Dopo 50 anni Ozon capovolge “Le lacrime amare di Petra von Kant”. E mette in luce tutta l’attualità delle ossessioni del geniale regista tedesco morto negli anni 80

Gennaio 1972: R.W. Fassbinder gira in 10 giorni “Le lacrime amare di Petra von Kant”, tutto in un appartamento, per 325.000 marchi. Febbraio 2022: Ozon porta alla Berlinale un remake di quel film al maschile. Petra diventa Peter. L’affermata stilista sempre chiusa in casa ora è un regista talentuoso e tormentato, evidente alter ego di Ozon (come già Petra di Fassbinder). L’oggetto d’amore impossibile non è più una giovanissima Hanna Schygulla bensì l’indocile Khalil Garbia, una specie di Ninetto Davoli nordafricano che presto si ribella all’amore-possesso del suo pigmalione smascherandone egoismo e crudeltà. Anche la segretaria factotum che sopporta in silenzio la tirannia di Petra/Peter cambia sesso: al posto di Irm Herrmann c’è l’efebico Stefan Crepon. Mentre l’appartamento-teatro-laboratorio-prigione di Peter, tutto tinte forti e kitsch anni 70 (più vari San Sebastiano), resta coprotagonista.

 

Analogie e differenze potrebbero continuare, ma il punto di contrasto è un altro: l’autore. Fassbinder aveva 26 anni e già 11 film al suo attivo. Ozon, eclettico, prolifico e da sempre ossessionato dal grande tedesco (“Gocce d’acqua su pietre roventi”, 2002, suo terzo film e tra i suoi migliori, era tratto da una pièce inedita di Fassbinder), non è un autore maledetto ma un riverito (e ironico) cineasta francese che affronta il remake come farebbe un regista di teatro con un classico. Portandolo a sé.
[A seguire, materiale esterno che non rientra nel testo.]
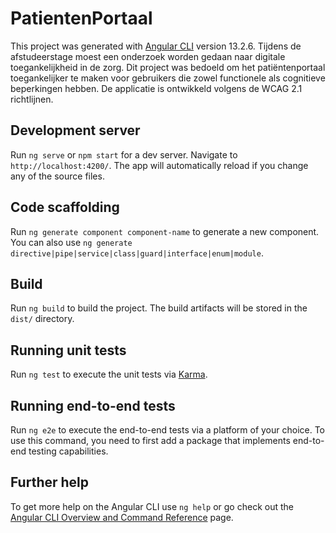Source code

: # PatientenPortaal

This project was generated with [Angular CLI](https://github.com/angular/angular-cli) version 13.2.6.
Tijdens de afstudeerstage moest een onderzoek worden gedaan naar digitale toegankelijkheid in de zorg. 
Dit project was bedoeld om het patiëntenportaal toegankelijker te maken voor gebruikers die zowel functionele als cognitieve beperkingen hebben. 
De applicatie is ontwikkeld volgens de WCAG 2.1 richtlijnen. 

## Development server

Run `ng serve` or `npm start` for a dev server. Navigate to `http://localhost:4200/`. The app will automatically reload if you change any of the source files.

## Code scaffolding

Run `ng generate component component-name` to generate a new component. You can also use `ng generate directive|pipe|service|class|guard|interface|enum|module`.

## Build

Run `ng build` to build the project. The build artifacts will be stored in the `dist/` directory.

## Running unit tests

Run `ng test` to execute the unit tests via [Karma](https://karma-runner.github.io).

## Running end-to-end tests

Run `ng e2e` to execute the end-to-end tests via a platform of your choice. To use this command, you need to first add a package that implements end-to-end testing capabilities.

## Further help

To get more help on the Angular CLI use `ng help` or go check out the [Angular CLI Overview and Command Reference](https://angular.io/cli) page.
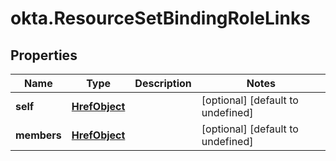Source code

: # okta.ResourceSetBindingRoleLinks

## Properties

Name | Type | Description | Notes
------------ | ------------- | ------------- | -------------
**self** | [**HrefObject**](HrefObject.md) |  | [optional] [default to undefined]
**members** | [**HrefObject**](HrefObject.md) |  | [optional] [default to undefined]

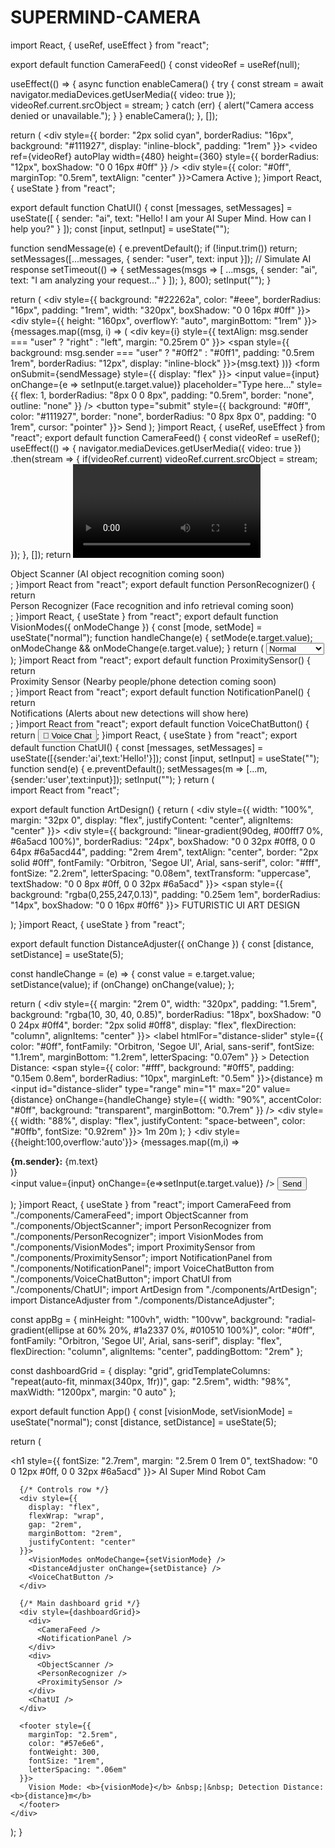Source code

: # SUPERMIND-CAMERA
import React, { useRef, useEffect } from "react";

export default function CameraFeed() {
  const videoRef = useRef(null);

  useEffect(() => {
    async function enableCamera() {
      try {
        const stream = await navigator.mediaDevices.getUserMedia({ video: true });
        videoRef.current.srcObject = stream;
      } catch (err) {
        alert("Camera access denied or unavailable.");
      }
    }
    enableCamera();
  }, []);

  return (
    <div style={{
      border: "2px solid cyan",
      borderRadius: "16px",
      background: "#111927",
      display: "inline-block",
      padding: "1rem"
    }}>
      <video
        ref={videoRef}
        autoPlay
        width={480}
        height={360}
        style={{ borderRadius: "12px", boxShadow: "0 0 16px #0ff" }}
      />
      <div style={{ color: "#0ff", marginTop: "0.5rem", textAlign: "center" }}>Camera Active</div>
    </div>
  );
}import React, { useState } from "react";

export default function ChatUI() {
  const [messages, setMessages] = useState([
    { sender: "ai", text: "Hello! I am your AI Super Mind. How can I help you?" }
  ]);
  const [input, setInput] = useState("");

  function sendMessage(e) {
    e.preventDefault();
    if (!input.trim()) return;
    setMessages([...messages, { sender: "user", text: input }]);
    // Simulate AI response
    setTimeout(() => {
      setMessages(msgs => [
        ...msgs,
        { sender: "ai", text: "I am analyzing your request..." }
      ]);
    }, 800);
    setInput("");
  }

  return (
    <div style={{
      background: "#22262a",
      color: "#eee",
      borderRadius: "16px",
      padding: "1rem",
      width: "320px",
      boxShadow: "0 0 16px #0ff"
    }}>
      <div style={{ height: "160px", overflowY: "auto", marginBottom: "1rem" }}>
        {messages.map((msg, i) => (
          <div key={i} style={{
            textAlign: msg.sender === "user" ? "right" : "left",
            margin: "0.25rem 0"
          }}>
            <span style={{
              background: msg.sender === "user" ? "#0ff2" : "#0ff1",
              padding: "0.5rem 1rem",
              borderRadius: "12px",
              display: "inline-block"
            }}>{msg.text}</span>
          </div>
        ))}
      </div>
      <form onSubmit={sendMessage} style={{ display: "flex" }}>
        <input
          value={input}
          onChange={e => setInput(e.target.value)}
          placeholder="Type here..."
          style={{
            flex: 1,
            borderRadius: "8px 0 0 8px",
            padding: "0.5rem",
            border: "none",
            outline: "none"
          }}
        />
        <button
          type="submit"
          style={{
            background: "#0ff",
            color: "#111927",
            border: "none",
            borderRadius: "0 8px 8px 0",
            padding: "0 1rem",
            cursor: "pointer"
          }}>
          Send
        </button>
      </form>
    </div>
  );
}import React, { useRef, useEffect } from "react";
export default function CameraFeed() {
  const videoRef = useRef();
  useEffect(() => {
    navigator.mediaDevices.getUserMedia({ video: true })
      .then(stream => { if(videoRef.current) videoRef.current.srcObject = stream; });
  }, []);
  return <video ref={videoRef} autoPlay width={480} height={360} />;
}import React from "react";
export default function ObjectScanner() {
  return <div>Object Scanner (AI object recognition coming soon)</div>;
}import React from "react";
export default function PersonRecognizer() {
  return <div>Person Recognizer (Face recognition and info retrieval coming soon)</div>;
}import React, { useState } from "react";
export default function VisionModes({ onModeChange }) {
  const [mode, setMode] = useState("normal");
  function handleChange(e) {
    setMode(e.target.value);
    onModeChange && onModeChange(e.target.value);
  }
  return (
    <select value={mode} onChange={handleChange}>
      <option value="normal">Normal</option>
      <option value="thermal">Thermal</option>
      <option value="gray">Gray</option>
      <option value="night">Night Vision</option>
      <option value="satellite">Satellite</option>
    </select>
  );
}import React from "react";
export default function ProximitySensor() {
  return <div>Proximity Sensor (Nearby people/phone detection coming soon)</div>;
}import React from "react";
export default function NotificationPanel() {
  return <div>Notifications (Alerts about new detections will show here)</div>;
}import React from "react";
export default function VoiceChatButton() {
  return <button>🎤 Voice Chat</button>;
}import React, { useState } from "react";
export default function ChatUI() {
  const [messages, setMessages] = useState([{sender:'ai',text:'Hello!'}]);
  const [input, setInput] = useState("");
  function send(e) {
    e.preventDefault();
    setMessages(m => [...m, {sender:'user',text:input}]);
    setInput("");
  }
  return (
    <div>import React from "react";

export default function ArtDesign() {
  return (
    <div style={{
      width: "100%",
      margin: "32px 0",
      display: "flex",
      justifyContent: "center",
      alignItems: "center"
    }}>
      <div style={{
        background: "linear-gradient(90deg, #00fff7 0%, #6a5acd 100%)",
        borderRadius: "24px",
        boxShadow: "0 0 32px #0ff8, 0 0 64px #6a5acd44",
        padding: "2rem 4rem",
        textAlign: "center",
        border: "2px solid #0ff",
        fontFamily: "Orbitron, 'Segoe UI', Arial, sans-serif",
        color: "#fff",
        fontSize: "2.2rem",
        letterSpacing: "0.08em",
        textTransform: "uppercase",
        textShadow: "0 0 8px #0ff, 0 0 32px #6a5acd"
      }}>
        <span style={{
          background: "rgba(0,255,247,0.13)",
          padding: "0.25em 1em",
          borderRadius: "14px",
          boxShadow: "0 0 16px #0ff6"
        }}>
          FUTURISTIC UI ART DESIGN
        </span>
      </div>
    </div>
  );
}import React, { useState } from "react";

export default function DistanceAdjuster({ onChange }) {
  const [distance, setDistance] = useState(5);

  const handleChange = (e) => {
    const value = e.target.value;
    setDistance(value);
    if (onChange) onChange(value);
  };

  return (
    <div style={{
      margin: "2rem 0",
      width: "320px",
      padding: "1.5rem",
      background: "rgba(10, 30, 40, 0.85)",
      borderRadius: "18px",
      boxShadow: "0 0 24px #0ff4",
      border: "2px solid #0ff8",
      display: "flex",
      flexDirection: "column",
      alignItems: "center"
    }}>
      <label
        htmlFor="distance-slider"
        style={{
          color: "#0ff",
          fontFamily: "Orbitron, 'Segoe UI', Arial, sans-serif",
          fontSize: "1.1rem",
          marginBottom: "1.2rem",
          letterSpacing: "0.07em"
        }}
      >
        Detection Distance: <span style={{
          color: "#fff",
          background: "#0ff5",
          padding: "0.15em 0.8em",
          borderRadius: "10px",
          marginLeft: "0.5em"
        }}>{distance} m</span>
      </label>
      <input
        id="distance-slider"
        type="range"
        min="1"
        max="20"
        value={distance}
        onChange={handleChange}
        style={{
          width: "90%",
          accentColor: "#0ff",
          background: "transparent",
          marginBottom: "0.7rem"
        }}
      />
      <div style={{
        width: "88%",
        display: "flex",
        justifyContent: "space-between",
        color: "#0ffb",
        fontSize: "0.92rem"
      }}>
        <span>1m</span>
        <span>20m</span>
      </div>
    </div>
  );
}
      <div style={{height:100,overflow:'auto'}}>
        {messages.map((m,i) => <div key={i}><b>{m.sender}:</b> {m.text}</div>)}
      </div>
      <form onSubmit={send}>
        <input value={input} onChange={e=>setInput(e.target.value)} />
        <button>Send</button>
      </form>
    </div>
  );
}import React, { useState } from "react";
import CameraFeed from "./components/CameraFeed";
import ObjectScanner from "./components/ObjectScanner";
import PersonRecognizer from "./components/PersonRecognizer";
import VisionModes from "./components/VisionModes";
import ProximitySensor from "./components/ProximitySensor";
import NotificationPanel from "./components/NotificationPanel";
import VoiceChatButton from "./components/VoiceChatButton";
import ChatUI from "./components/ChatUI";
import ArtDesign from "./components/ArtDesign";
import DistanceAdjuster from "./components/DistanceAdjuster";

const appBg = {
  minHeight: "100vh",
  width: "100vw",
  background: "radial-gradient(ellipse at 60% 20%, #1a2337 0%, #010510 100%)",
  color: "#0ff",
  fontFamily: "Orbitron, 'Segoe UI', Arial, sans-serif",
  display: "flex",
  flexDirection: "column",
  alignItems: "center",
  paddingBottom: "2rem"
};

const dashboardGrid = {
  display: "grid",
  gridTemplateColumns: "repeat(auto-fit, minmax(340px, 1fr))",
  gap: "2.5rem",
  width: "98%",
  maxWidth: "1200px",
  margin: "0 auto"
};

export default function App() {
  const [visionMode, setVisionMode] = useState("normal");
  const [distance, setDistance] = useState(5);

  return (
    <div style={appBg}>
      <h1 style={{
        fontSize: "2.7rem",
        margin: "2.5rem 0 1rem 0",
        textShadow: "0 0 12px #0ff, 0 0 32px #6a5acd"
      }}>
        AI Super Mind Robot Cam
      </h1>
      <ArtDesign />

      {/* Controls row */}
      <div style={{
        display: "flex",
        flexWrap: "wrap",
        gap: "2rem",
        marginBottom: "2rem",
        justifyContent: "center"
      }}>
        <VisionModes onModeChange={setVisionMode} />
        <DistanceAdjuster onChange={setDistance} />
        <VoiceChatButton />
      </div>

      {/* Main dashboard grid */}
      <div style={dashboardGrid}>
        <div>
          <CameraFeed />
          <NotificationPanel />
        </div>
        <div>
          <ObjectScanner />
          <PersonRecognizer />
          <ProximitySensor />
        </div>
        <ChatUI />
      </div>

      <footer style={{
        marginTop: "2.5rem",
        color: "#57e6e6",
        fontWeight: 300,
        fontSize: "1rem",
        letterSpacing: ".06em"
      }}>
        Vision Mode: <b>{visionMode}</b> &nbsp;|&nbsp; Detection Distance: <b>{distance}m</b>
      </footer>
    </div>
  );
}
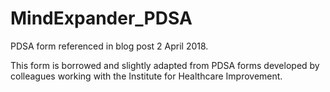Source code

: # MindExpander_PDSA
PDSA form referenced in blog post 2 April 2018.

This form is borrowed and slightly adapted from PDSA forms developed by colleagues working with the Institute for Healthcare Improvement.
E al sentimento del presente, anche se epoca e ambientazione teutonica sono quelle originarie.

 

Così, se la Petra di Margit Carstensen era gelida, Peter (monumentale Denis Ménochet) è un vulcano. Il lavoro di Petra era solo una cornice. Il cinema di Peter diventa un doppio della vita e dei meccanismi di potere all’opera ovunque. Fassbinder scopriva per così dire in diretta (di qui maschere e filtri) che «l’amore è più freddo della morte». Ozon lo sa già. Ma sa pure che ognuno di noi si ostina a far finta di niente. Dunque preme sul pedale della rappresentazione. Prende la diva Isabelle Adjani, con tutto il suo peso, per il ruolo dell’amica attrice, mentre la Schygulla fa la madre di Peter. E dà al dolore, all’angoscia, alla furia colpevole e (auto)distruttiva di Peter, variata mille volte dallo stesso Fassbinder fino al memorabile “Germania in autunno”, la violenza esibita di un rito. Un rito che esprime la purezza disperata di un sentimento e insieme la nostalgia per quel sentimento. Si può trovare il tutto artificioso. Ma ci si può anche abbandonare all’impeto travolgente di questo gioco di specchi che mezzo secolo dopo non ha perso un grammo di forza e di verità. Fassbinder è morto nel 1982. Ma è più vivo di tanti contemporanei.

 

Peter von Kant
di François Ozon
Francia-Belgio, 85’

 

AZIONE!
Su Fuori orario “La strada dei Samouni”. Arriva su Raitre il capolavoro di Stefano Savona, un poetico mix di documentario e animazione “graffiata” (dal team di Simone Massi) per evocare una strage degli innocenti perpetrata dall’aviazione israeliana a Gaza nel 2009. Uno dei più bei film italiani del decennio. E dei più invisibili.

 

E STOP
Vuoti di memoria ai David. La produttrice Marina Cicogna spiazza tutti sul palco per lucidità e libertà di pensiero. Ma nessuno cita i protagonisti di “Indagine su un cittadino al di sopra di ogni sospetto”, Gianmaria Volonté e Florinda Bolkan. Né il regista del docu dedicato alla grande produttrice, Andrea Bettinetti. Lo facciamo noi.